Multidisciplinary tumor boards are important for the continuity of care and improved patient outcomes. “Cancer care teams devote considerable time and resources to tumor boards,” says Benjamin Sintay, chief physicist, Cone Health, Greensboro, North Carolina. “It’s important to measure the value of tumor boards so we can maximize their benefit for patients.” Maximizing the effectiveness of tumor boards is one reason Cone Health is implementing the Multidisciplinary Tumor Board module of the Varian 360 Oncology™ care management platform. The other is improving the value equation by making resource-intensive tumor boards more productive and efficient.
Cone Health is a private, not-for-profit community-based health system of six hospitals and hundreds of locations in central North Carolina. “It’s our goal to be in the top 10 percent of all organizations in providing value to patients,” says Sintay. “In radiation oncology specifically, we have a vision of being a national leader in providing innovative solutions in patient value.” In keeping with that vision, Cone Health is first implementing Multidisciplinary Tumor Board at its brain tumor clinic, one of six clinics devoted to cancer care.
The obstacles to running a productive brain tumor board mirror many of the obstacles that stand in the way of improving cancer care in general.
These are the obstacles that 360 Oncology is designed to overcome. 360 Oncology care management is a cloud-based platform that brings together radiation, medical and surgical oncology, social services, primary care physicians, as well as the patient, to facilitate true collaborative and coordinated care. It also includes access to rapid, real-time learning systems that may help cancer teams transform clinical evidence into clinical practice. The web-based multidisciplinary tumor board module integrates the relevant patient records, lab reports, diagnostic images, and team recordkeeping tools to facilitate collaborative case review and decision-making.
Cone Health’s brain tumor clinic is a high functioning group of medical professionals comprising radiation oncologists, neurosurgeons, pathologists, neuro-radiologists, medical oncologists, and others, all with important roles in serving patients. They meet weekly to discuss as many as 15 patients. “When we take time to have a multidisciplinary discussion, we want it to be productive for all concerned; we want it to benefit the patient to the maximum level; and we want to retain the record of the opinions and recommendations for future reference,” says Sintay. However, there has been no software environment that facilitates quick exchange of information for tumor boards. “We’re interested in the Multidisciplinary Tumor Board module because we anticipate it making preparation less complicated and communication easier.”

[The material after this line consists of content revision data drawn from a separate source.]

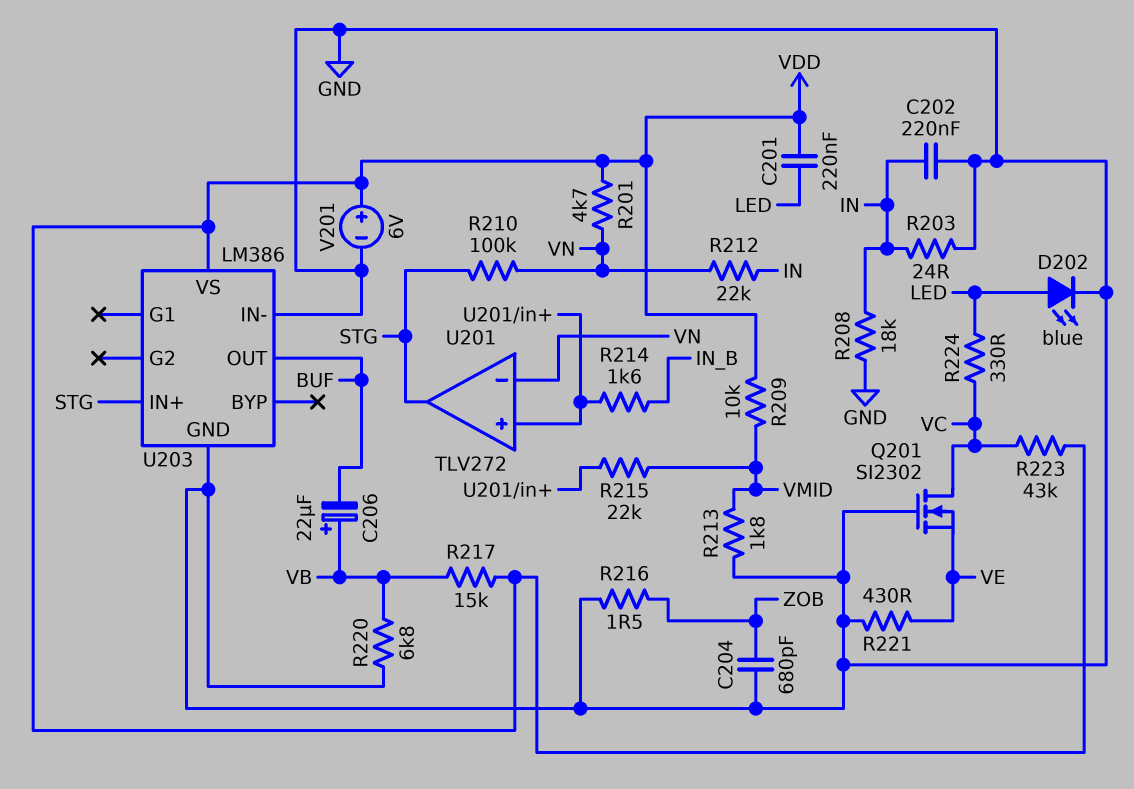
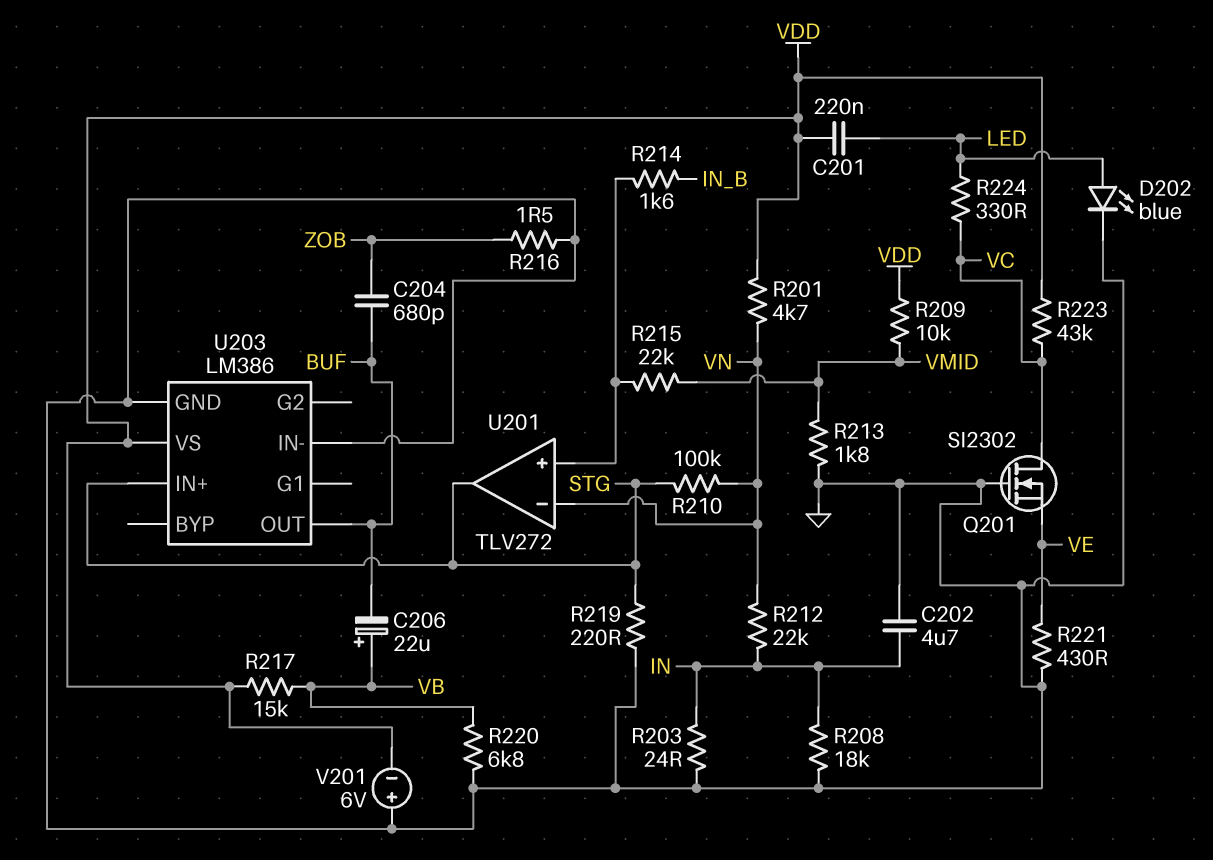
C202: 220nF (GND, IN) -> 4.7uF (GND, IN)
C204: 680pF (GND, ZOB) -> 680pF (BUF, ZOB)
R219: none -> 220 (GND, STG)
V201: 6V (plus VDD, minus GND) -> 6V (plus GND, minus VDD)

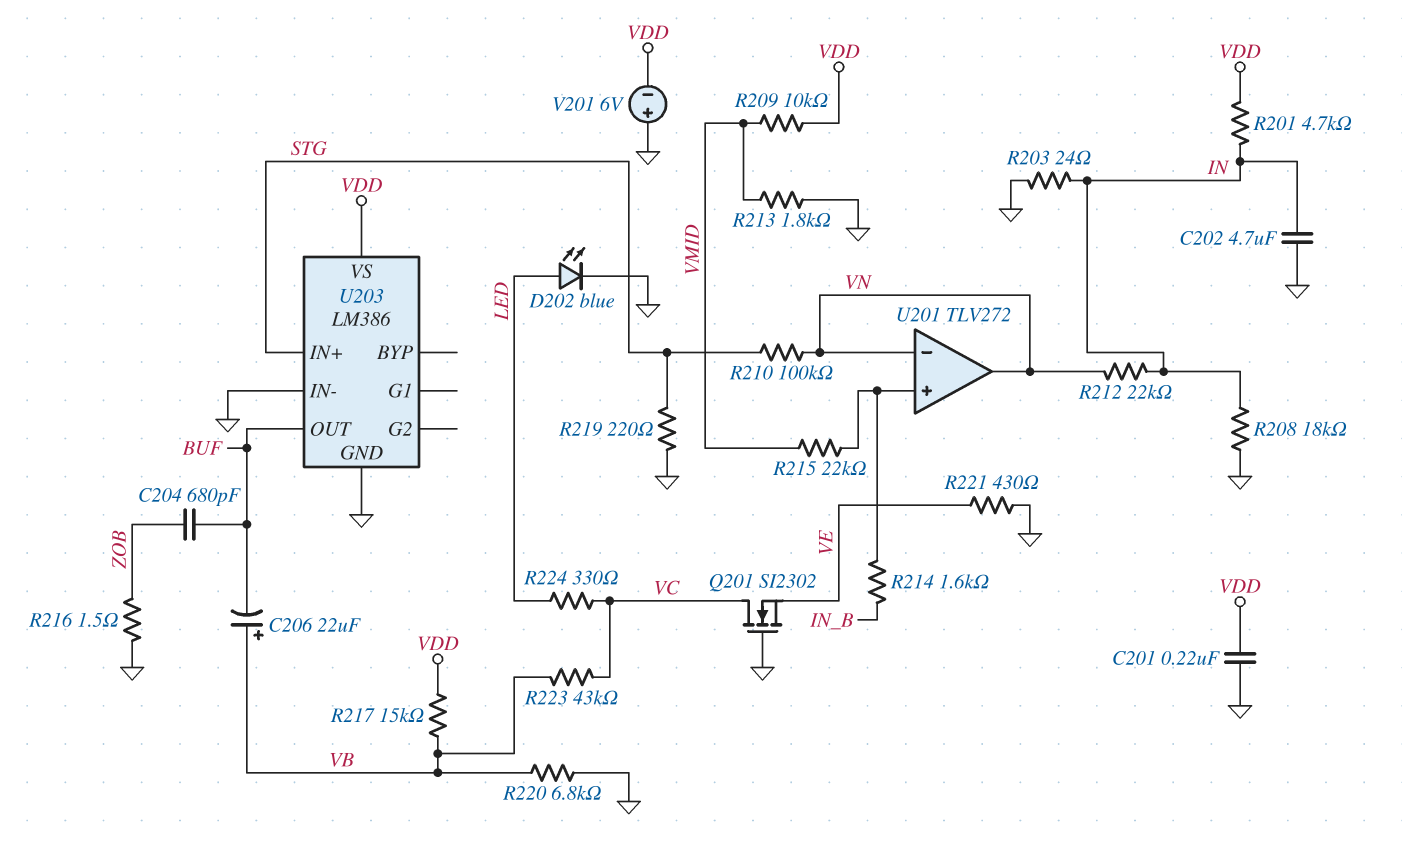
C201: 220nF (LED, VDD) -> 220nF (GND, VDD)
R201: 4.7k (VDD, VN) -> 4.7k (IN, VDD)
R223: 43k (VC, VDD) -> 43k (VB, VC)
U201 pin out: STG -> VN

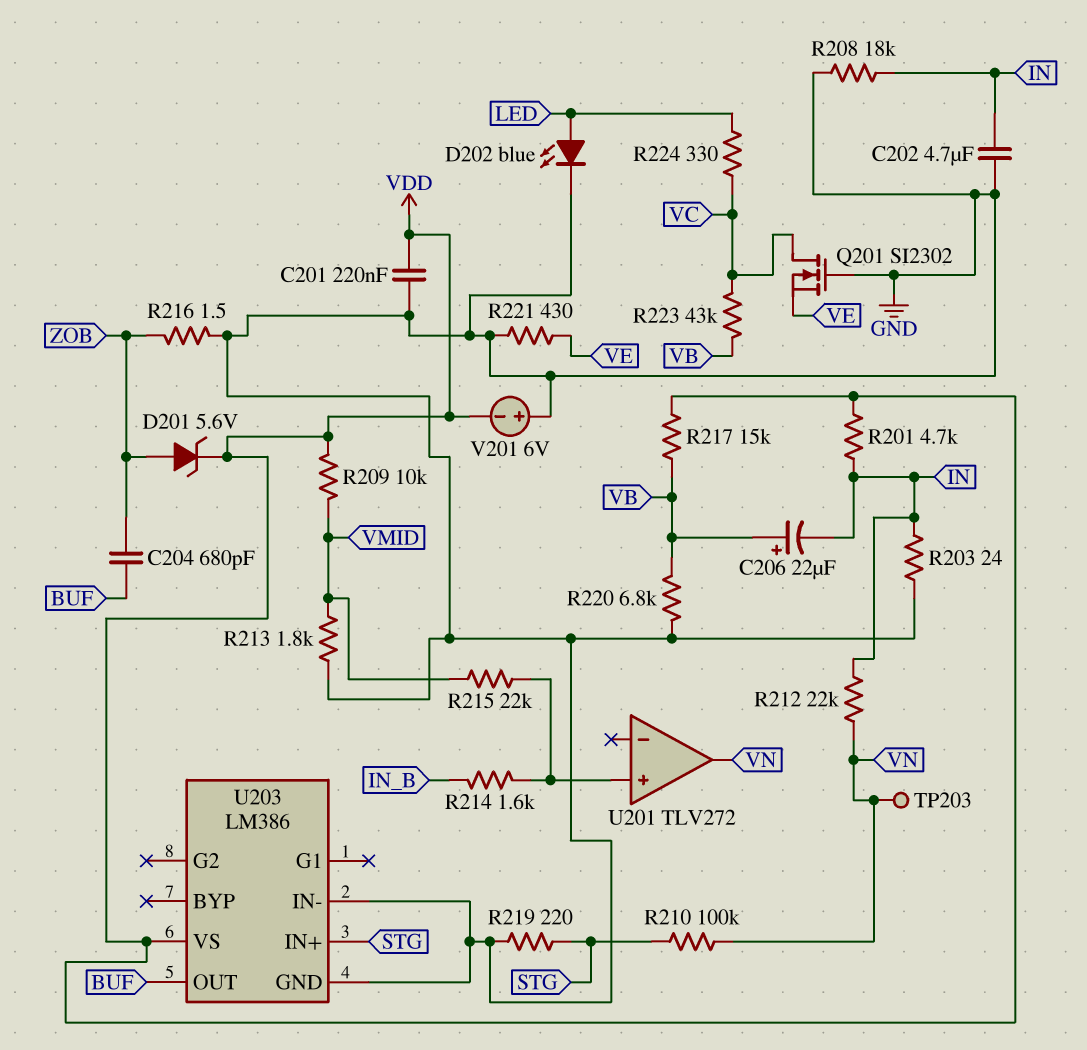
C206: 22uF (plus VB, minus BUF) -> 22uF (plus VB, minus IN)
D201: none -> zener 5.6V (A ZOB, K VDD)
TP203: none -> test point (VN)
U201 pin in-: VN -> none

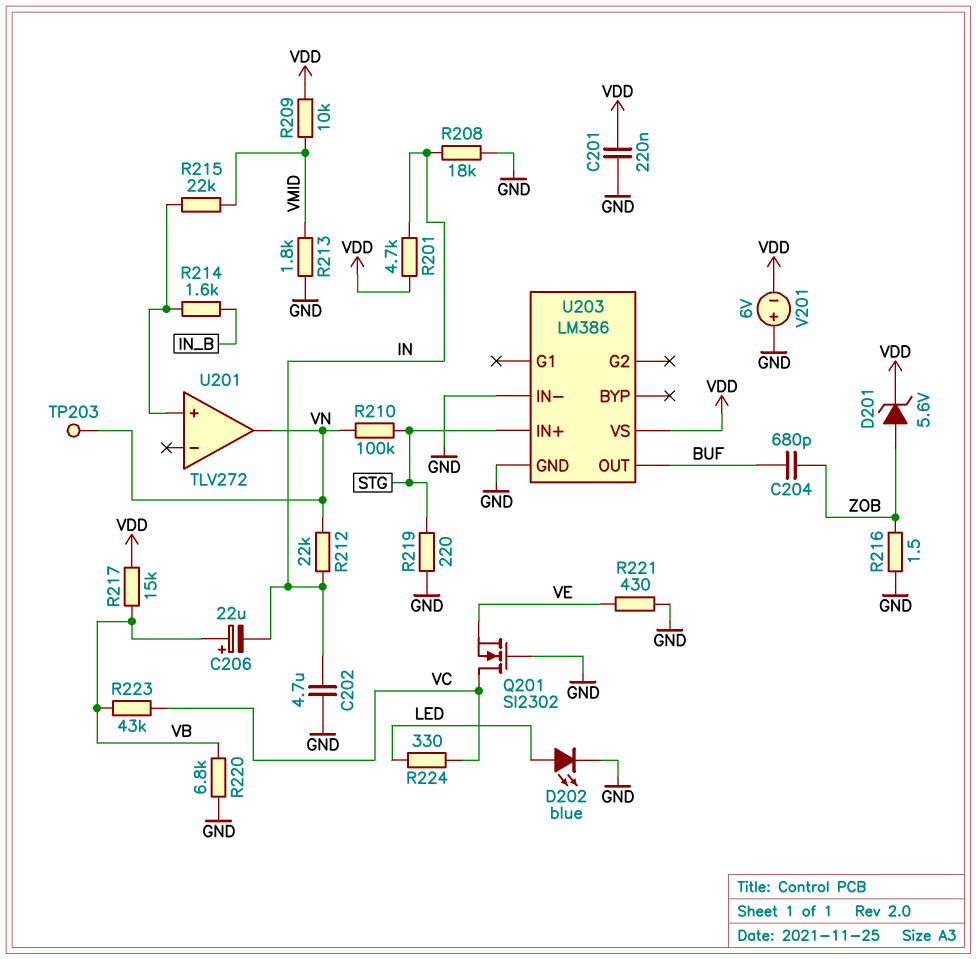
R203: 24 (GND, IN) -> none

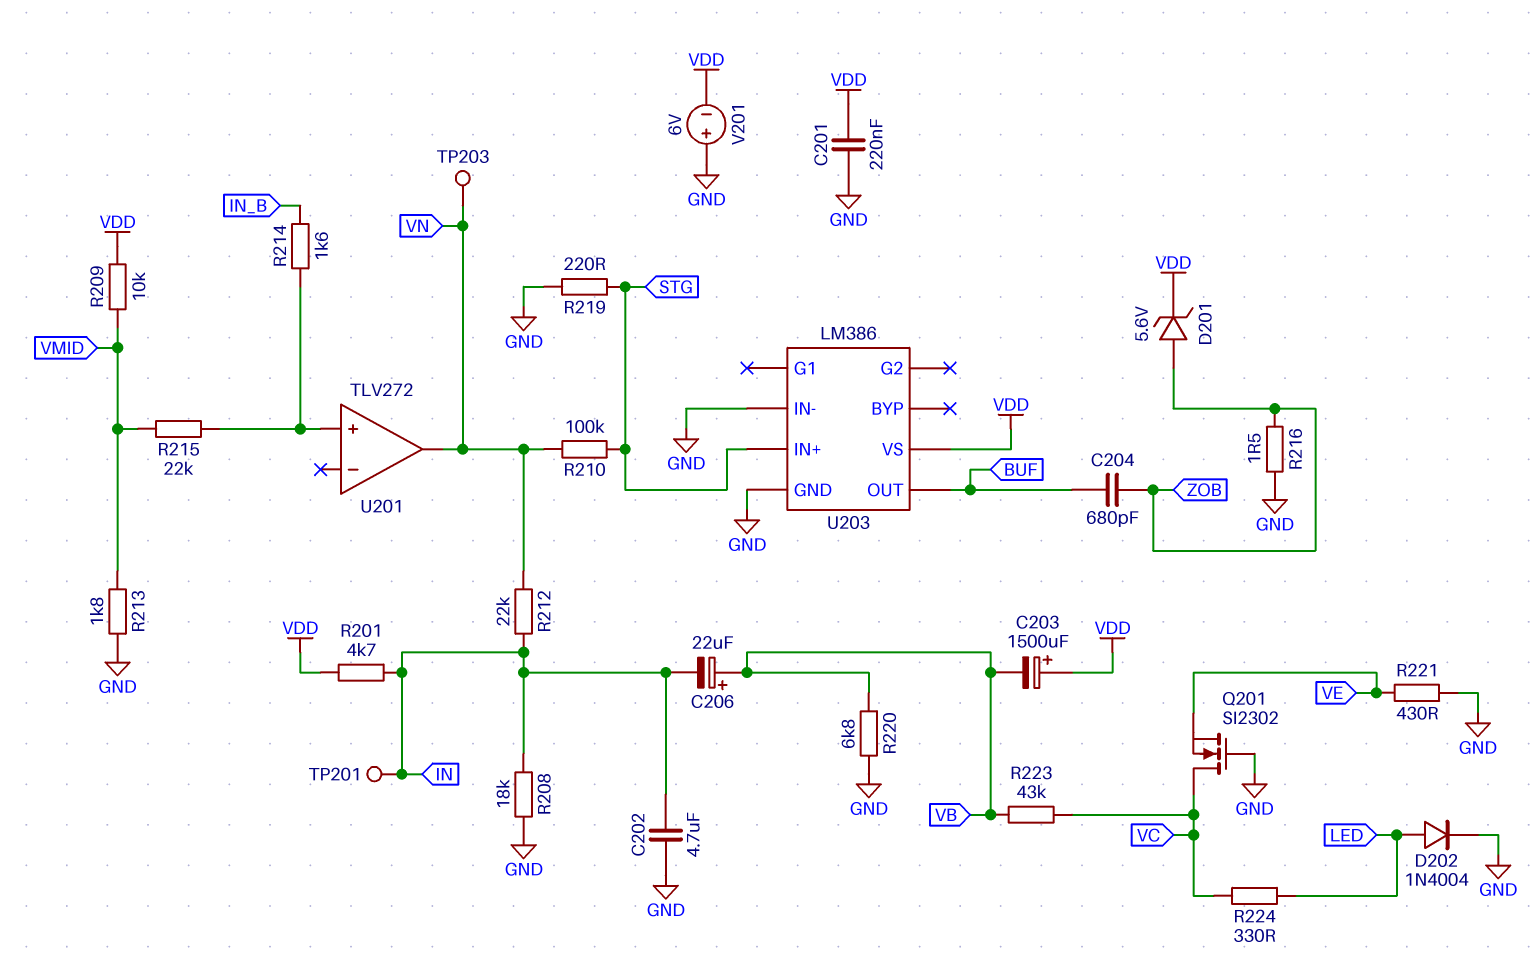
C203: none -> 1500uF (plus VDD, minus VB)
D202: LED blue (A LED, K GND) -> diode 1N4004 (A LED, K GND)
R217: 15k (VB, VDD) -> none
TP201: none -> test point (IN)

For each weekly conference, a nurse navigator spends a half day or longer in preparation, assembling all the history, scans, reports, and other data points required for every patient to be reviewed. In addition to the time involved, there is always a risk that some relevant information may be missed in this manual process. The extensive preparation time also limits the cases that the board can review. “Patients can come up at the last minute and you don’t want to have to wait a week to discuss them. Having the ability to rapidly add a patient would definitely improve our ability to respond,” says Sintay.
When fully configured, the Multidisciplinary Tumor Board module will automate the process. “We can, very quickly, within a few clicks, select patients for our tumor conference, and 360 Oncology receives all the information automatically, thereby saving staff time, and also improving the speed at which we can add patients,” says Sintay.
Sintay also sees unimpeded access to the Multidisciplinary Tumor Board as a distinct advantage. 360 Oncology is contained in the Cloud and sits independent from other databases and medical record systems. The tumor board presentation can be accessed securely from any computer system through a web browser. “This access is important in multidisciplinary care, because often, you’re dealing with multiple physician practices that don’t have the same computer network” says Sintay. “360 Oncology will work very fluidly, no matter what device or system people are using for access.”
Sintay considers 360 Oncology to be a platform for the future of big data. “The Multidisciplinary Tumor Board captures and converts discussions, recommendations, and patient treatment into useful data for future decision-making. I think that’s needed. That’s where the potential of something like 360 Oncology is going to be the greatest: in capturing all of the important information in one place and making it easy to recall or mine the data in the future.”